The best way to present this to you is just as it came to my eyes. "I have completed a scientific study which might be of interest to you," the letter began.

"Several days ago, your colleague Henry Mitchell stated in his column that women, as a general rule, do not close doors when leaving a room; men, for the most part, do. According to my study, Mitchel is absolutely correct. f

"My study was made at George Washington University Hospital (where I am undergoing chemotherapy for cancer).

"During the past 10 days, several hundred entries to and exits from my hospital room have been made by females. This of course includes multiple entries and exits by the same persons, such as doctors, nurses, aides, waitresses, cleaners, library and gift shop representatives, and patients who have forgotten their room numbers.

"Fewer men have entered, but there have been enough of them to disturb my reading and sleeping, and enough to provide sufficient scientific control for my in-depth study.

"My findings are that 96 percent of the women leave the door open at least enough to let in corridor noises, and some 63 percent leave the door wide open. In contrast, 9.5 percent of the men leave the door open to any extent at all.

"I am now engaged in the second phase of my study: an analysis of motivation. I may not be here long enough to complete this phase, but will send you the results if they seem scientifically significant.

"It would also be interesting to determine whether the open-door syndrome applies in equal measure to rooms occupied by female patients. Obviously, I am not in a position to gather data on this point, but my conjecture is that women who work in hospitals discriminate and give female patients more protection than they give male patients.

"If you know of any other scientific studies of these phenomena, I would appreciate your letting me know where they were published."

The signature, I was started to note, was that of my longtime friend Randolph Feltus.

When the initial shock of learning that he is ill and hospitalized had abated somewhat, I found myself smiling ruefully at the placid good humor with which Randy takes all of life's ups and downs.

In reply to your question, Randy, I can tell you that very little has been published on this subject.
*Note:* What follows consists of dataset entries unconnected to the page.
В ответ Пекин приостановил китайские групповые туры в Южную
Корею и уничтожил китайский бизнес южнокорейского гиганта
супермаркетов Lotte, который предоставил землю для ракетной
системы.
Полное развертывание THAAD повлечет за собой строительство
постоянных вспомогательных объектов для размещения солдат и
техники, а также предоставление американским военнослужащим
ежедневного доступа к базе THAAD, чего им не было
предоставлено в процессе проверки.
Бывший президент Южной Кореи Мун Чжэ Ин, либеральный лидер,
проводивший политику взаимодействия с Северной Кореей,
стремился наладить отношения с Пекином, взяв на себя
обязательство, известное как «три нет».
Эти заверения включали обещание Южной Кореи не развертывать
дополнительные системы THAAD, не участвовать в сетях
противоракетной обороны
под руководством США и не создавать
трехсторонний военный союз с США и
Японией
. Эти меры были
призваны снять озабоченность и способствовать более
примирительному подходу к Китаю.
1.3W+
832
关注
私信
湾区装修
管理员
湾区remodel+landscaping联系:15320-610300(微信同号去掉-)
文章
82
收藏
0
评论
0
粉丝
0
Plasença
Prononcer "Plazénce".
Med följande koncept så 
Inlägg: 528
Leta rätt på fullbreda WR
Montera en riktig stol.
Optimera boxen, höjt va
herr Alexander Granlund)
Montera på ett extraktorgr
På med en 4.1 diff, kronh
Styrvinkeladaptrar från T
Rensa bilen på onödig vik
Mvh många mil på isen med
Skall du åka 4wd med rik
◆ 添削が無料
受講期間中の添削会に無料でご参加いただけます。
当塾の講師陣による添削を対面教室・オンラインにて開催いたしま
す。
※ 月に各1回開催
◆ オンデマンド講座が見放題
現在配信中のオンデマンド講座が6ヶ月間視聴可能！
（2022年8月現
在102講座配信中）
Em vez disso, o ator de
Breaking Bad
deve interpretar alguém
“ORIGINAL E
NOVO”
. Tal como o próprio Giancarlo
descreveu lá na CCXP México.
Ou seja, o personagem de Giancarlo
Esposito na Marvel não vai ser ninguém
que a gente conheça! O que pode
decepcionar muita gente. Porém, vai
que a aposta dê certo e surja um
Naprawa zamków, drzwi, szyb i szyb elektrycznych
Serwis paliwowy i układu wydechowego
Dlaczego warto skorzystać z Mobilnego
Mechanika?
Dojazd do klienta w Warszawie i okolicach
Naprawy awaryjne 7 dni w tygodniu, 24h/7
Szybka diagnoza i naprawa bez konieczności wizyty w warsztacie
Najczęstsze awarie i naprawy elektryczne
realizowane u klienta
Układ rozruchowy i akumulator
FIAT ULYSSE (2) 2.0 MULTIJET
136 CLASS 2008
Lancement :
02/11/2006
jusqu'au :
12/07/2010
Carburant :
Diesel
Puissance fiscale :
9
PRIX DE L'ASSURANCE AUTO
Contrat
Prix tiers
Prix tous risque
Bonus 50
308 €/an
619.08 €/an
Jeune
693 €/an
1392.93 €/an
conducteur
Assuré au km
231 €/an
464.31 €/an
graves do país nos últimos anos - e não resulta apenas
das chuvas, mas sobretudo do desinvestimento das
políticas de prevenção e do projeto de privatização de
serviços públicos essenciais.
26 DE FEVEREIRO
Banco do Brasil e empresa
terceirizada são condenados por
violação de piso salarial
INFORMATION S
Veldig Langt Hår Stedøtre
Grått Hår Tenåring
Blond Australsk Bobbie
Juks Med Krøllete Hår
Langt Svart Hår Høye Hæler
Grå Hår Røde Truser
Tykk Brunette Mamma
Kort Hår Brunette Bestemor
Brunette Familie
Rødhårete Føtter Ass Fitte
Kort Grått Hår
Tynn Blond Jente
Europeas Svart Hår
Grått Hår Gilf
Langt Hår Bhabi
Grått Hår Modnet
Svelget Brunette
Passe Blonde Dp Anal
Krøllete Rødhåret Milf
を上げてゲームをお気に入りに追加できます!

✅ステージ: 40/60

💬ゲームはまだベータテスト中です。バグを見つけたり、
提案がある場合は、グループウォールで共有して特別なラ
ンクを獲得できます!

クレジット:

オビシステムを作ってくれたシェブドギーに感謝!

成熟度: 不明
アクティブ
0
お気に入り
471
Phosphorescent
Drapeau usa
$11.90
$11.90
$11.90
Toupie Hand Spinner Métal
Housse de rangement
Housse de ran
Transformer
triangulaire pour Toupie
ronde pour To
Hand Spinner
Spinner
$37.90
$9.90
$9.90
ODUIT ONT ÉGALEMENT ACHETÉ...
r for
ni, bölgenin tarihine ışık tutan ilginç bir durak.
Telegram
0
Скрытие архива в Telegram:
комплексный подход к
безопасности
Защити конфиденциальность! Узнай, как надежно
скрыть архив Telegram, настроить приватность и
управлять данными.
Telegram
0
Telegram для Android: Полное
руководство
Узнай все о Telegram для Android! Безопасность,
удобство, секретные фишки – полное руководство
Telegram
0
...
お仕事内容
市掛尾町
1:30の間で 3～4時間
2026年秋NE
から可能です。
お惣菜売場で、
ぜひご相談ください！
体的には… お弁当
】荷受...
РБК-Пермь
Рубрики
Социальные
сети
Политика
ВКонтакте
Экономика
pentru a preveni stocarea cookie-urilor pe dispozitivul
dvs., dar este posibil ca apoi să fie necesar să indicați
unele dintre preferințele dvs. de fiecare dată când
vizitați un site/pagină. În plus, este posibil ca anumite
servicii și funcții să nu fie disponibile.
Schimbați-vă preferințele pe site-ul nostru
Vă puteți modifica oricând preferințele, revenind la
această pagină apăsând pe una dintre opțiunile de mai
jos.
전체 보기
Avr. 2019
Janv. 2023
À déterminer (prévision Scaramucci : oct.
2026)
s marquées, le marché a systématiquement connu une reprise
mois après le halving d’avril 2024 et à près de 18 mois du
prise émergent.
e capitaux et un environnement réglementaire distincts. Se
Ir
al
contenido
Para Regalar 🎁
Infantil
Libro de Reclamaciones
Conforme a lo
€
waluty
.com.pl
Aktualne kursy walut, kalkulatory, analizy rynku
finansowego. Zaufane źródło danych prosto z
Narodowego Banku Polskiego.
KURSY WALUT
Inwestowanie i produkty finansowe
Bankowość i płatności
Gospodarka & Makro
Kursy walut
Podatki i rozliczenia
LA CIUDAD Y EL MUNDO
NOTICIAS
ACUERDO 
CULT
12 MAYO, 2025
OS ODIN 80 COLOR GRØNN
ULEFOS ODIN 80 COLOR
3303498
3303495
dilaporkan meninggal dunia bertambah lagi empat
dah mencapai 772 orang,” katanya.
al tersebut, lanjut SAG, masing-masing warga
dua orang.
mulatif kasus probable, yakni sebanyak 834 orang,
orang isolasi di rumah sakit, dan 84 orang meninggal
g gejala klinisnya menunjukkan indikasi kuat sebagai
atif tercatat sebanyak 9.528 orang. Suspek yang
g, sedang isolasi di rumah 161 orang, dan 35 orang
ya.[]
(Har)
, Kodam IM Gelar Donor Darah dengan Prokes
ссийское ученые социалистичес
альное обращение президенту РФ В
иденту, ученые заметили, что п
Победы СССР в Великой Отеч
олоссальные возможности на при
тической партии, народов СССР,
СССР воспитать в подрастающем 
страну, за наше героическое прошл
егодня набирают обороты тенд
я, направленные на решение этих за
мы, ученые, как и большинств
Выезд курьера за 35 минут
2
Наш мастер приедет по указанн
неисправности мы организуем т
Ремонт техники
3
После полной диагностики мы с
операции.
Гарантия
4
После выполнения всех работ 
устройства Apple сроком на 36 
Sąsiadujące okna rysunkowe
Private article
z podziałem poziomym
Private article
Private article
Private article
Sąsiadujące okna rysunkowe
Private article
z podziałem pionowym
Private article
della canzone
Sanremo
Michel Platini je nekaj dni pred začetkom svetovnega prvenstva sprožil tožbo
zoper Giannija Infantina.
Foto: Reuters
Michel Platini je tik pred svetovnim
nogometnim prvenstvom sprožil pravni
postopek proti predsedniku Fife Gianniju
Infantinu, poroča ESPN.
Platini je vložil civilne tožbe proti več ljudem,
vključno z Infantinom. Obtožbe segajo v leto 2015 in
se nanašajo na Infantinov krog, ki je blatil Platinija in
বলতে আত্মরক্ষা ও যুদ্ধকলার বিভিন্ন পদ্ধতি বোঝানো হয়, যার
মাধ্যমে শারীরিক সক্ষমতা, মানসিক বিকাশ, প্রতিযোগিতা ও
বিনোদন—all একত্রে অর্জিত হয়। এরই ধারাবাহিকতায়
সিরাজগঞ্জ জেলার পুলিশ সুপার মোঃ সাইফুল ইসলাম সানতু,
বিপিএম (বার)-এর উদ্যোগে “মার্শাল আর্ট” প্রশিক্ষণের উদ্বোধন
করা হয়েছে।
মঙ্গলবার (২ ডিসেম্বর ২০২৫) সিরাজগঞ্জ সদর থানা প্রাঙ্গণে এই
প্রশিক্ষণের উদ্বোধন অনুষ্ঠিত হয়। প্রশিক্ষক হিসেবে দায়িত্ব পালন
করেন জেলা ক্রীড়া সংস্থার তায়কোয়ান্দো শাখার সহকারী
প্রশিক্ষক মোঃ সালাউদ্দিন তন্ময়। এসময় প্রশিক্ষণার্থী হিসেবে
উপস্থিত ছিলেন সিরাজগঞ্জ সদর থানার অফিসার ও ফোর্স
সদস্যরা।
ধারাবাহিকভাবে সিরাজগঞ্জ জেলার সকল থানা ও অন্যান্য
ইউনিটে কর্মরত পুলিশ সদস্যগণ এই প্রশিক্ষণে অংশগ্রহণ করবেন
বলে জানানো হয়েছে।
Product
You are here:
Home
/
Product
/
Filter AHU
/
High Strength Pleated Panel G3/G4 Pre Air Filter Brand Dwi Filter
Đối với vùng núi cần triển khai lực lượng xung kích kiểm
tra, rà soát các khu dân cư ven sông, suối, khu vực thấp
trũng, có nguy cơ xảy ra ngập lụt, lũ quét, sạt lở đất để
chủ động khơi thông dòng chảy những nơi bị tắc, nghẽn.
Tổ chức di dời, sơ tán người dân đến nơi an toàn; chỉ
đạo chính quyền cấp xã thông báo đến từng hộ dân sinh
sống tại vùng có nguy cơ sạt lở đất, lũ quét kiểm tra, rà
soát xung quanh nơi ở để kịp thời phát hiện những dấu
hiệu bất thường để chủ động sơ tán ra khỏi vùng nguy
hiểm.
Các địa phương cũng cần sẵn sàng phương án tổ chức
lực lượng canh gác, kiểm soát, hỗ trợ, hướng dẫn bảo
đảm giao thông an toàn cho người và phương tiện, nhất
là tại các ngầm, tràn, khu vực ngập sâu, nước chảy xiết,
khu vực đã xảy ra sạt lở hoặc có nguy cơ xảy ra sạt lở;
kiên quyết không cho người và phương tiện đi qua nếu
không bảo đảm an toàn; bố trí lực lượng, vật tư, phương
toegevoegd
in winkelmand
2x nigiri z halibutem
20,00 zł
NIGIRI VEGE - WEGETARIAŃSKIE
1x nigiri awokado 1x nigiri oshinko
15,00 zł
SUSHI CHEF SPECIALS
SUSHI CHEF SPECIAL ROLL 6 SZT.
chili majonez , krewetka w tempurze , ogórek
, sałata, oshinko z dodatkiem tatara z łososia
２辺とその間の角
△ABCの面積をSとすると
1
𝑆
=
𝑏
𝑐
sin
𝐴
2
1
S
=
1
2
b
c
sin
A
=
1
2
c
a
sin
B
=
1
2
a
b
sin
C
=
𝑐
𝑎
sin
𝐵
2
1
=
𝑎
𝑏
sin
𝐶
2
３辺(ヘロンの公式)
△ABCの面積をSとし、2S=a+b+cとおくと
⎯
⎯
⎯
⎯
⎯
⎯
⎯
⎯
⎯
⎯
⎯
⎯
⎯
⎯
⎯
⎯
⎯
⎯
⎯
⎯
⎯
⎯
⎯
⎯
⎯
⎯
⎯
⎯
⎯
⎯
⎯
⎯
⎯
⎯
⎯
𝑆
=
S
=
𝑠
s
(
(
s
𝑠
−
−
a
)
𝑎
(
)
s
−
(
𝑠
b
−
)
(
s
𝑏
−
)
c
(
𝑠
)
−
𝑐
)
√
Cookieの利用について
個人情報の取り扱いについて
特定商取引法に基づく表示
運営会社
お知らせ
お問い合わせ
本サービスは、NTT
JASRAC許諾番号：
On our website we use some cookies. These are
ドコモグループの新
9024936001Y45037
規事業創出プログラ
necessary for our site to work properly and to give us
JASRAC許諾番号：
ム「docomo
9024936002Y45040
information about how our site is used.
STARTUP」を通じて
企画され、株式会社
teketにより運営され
Many years ago there was a fellow named Bilbo or Bill Glo or something like that who did a series of columns about people who don't close hospital doors, but there were fundamental differences between his work and yours.

The other fellow made no distinction between men and women. He just raised hell about everybody who contributes to the racket in hospital corridors and everybody who permits these noises to be inflicted upon helpless patients, many of them in pain, under sedation, and hoping desperately for a bit of sleep. He also had a few choice things to say about people who come bursting into hospital rooms at 5:30 a.m. to replenish the supply of ice water for a patient who never touches ice water. He described how they open the door by hitting it while in full stride with approximately the force that Mean Joe Greene would use on an enemy lineman who had kneed him on the previous play.

In an effort to help you, Randy, I tried to get you transferred to Children's Hospital, where concern for the patient is uppermost in everybody's mind.

Things were moving nicely until I showed them a picture of you.

They took one look at your white mustache and said, "Sorry. He doesn't qualify."

Can you imagine that? After all these years, I discover that Children's Hospital discriminates against white mustaches! VARIATION ON A THEME

Rep. Les Aspin (D-Wis.) is introducing a bill suggested by many District Liners. Of the $8 billion in Iranian assets we hold, Aspin wants to declare $10 million forfeit for every day the Iranians continue to hold our hostages.

James T. DeWitt of Fredericksburg offers a variation on this theme: Let's set aside a substantial portion of the $8 billion and offer it as a ransom or reward to any person, group of persons, or government that delivers all our hostages to a safe place, unharmed -- no questions asked. Payment could be guaranteed by a Swiss bank or the United Nations.

DeWitt's reasoning is that if diplomacy can't get the hostages freed, perhaps greed can.

It's an interesting suggestion. There may be many things wrong with it, but I see only one. It invites reckless free-booters to risk the lives of the hostages on what might prove to be harebrained schemes. With a fortune at stake, Tehran's unemployed street people might be tempted to try a plan that would get everybody killed.